RECORDS SUPPLIED Start Marker

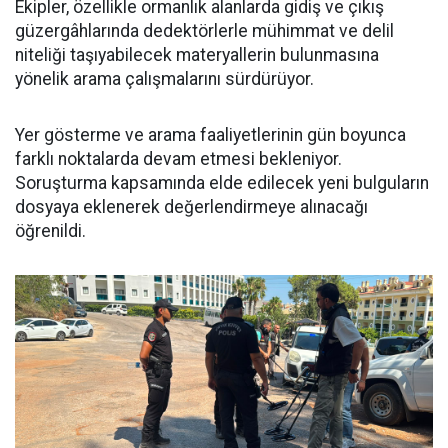
Ekipler, özellikle ormanlık alanlarda gidiş ve çıkış
güzergâhlarında dedektörlerle mühimmat ve delil
niteliği taşıyabilecek materyallerin bulunmasına
yönelik arama çalışmalarını sürdürüyor.
Yer gösterme ve arama faaliyetlerinin gün boyunca
farklı noktalarda devam etmesi bekleniyor.
Soruşturma kapsamında elde edilecek yeni bulguların
dosyaya eklenerek değerlendirmeye alınacağı
öğrenildi.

RECORDS SUPPLIED End Marker

◆ WORK TO COMPLETE: Set down each entry above exactly as it appears. Omit the pictures.

◆ ANSWER BELOW:
Ekipler, özellikle ormanlık alanlarda gidiş ve çıkış
güzergâhlarında dedektörlerle mühimmat ve delil
niteliği taşıyabilecek materyallerin bulunmasına
yönelik arama çalışmalarını sürdürüyor.
Yer gösterme ve arama faaliyetlerinin gün boyunca
farklı noktalarda devam etmesi bekleniyor.
Soruşturma kapsamında elde edilecek yeni bulguların
dosyaya eklenerek değerlendirmeye alınacağı
öğrenildi.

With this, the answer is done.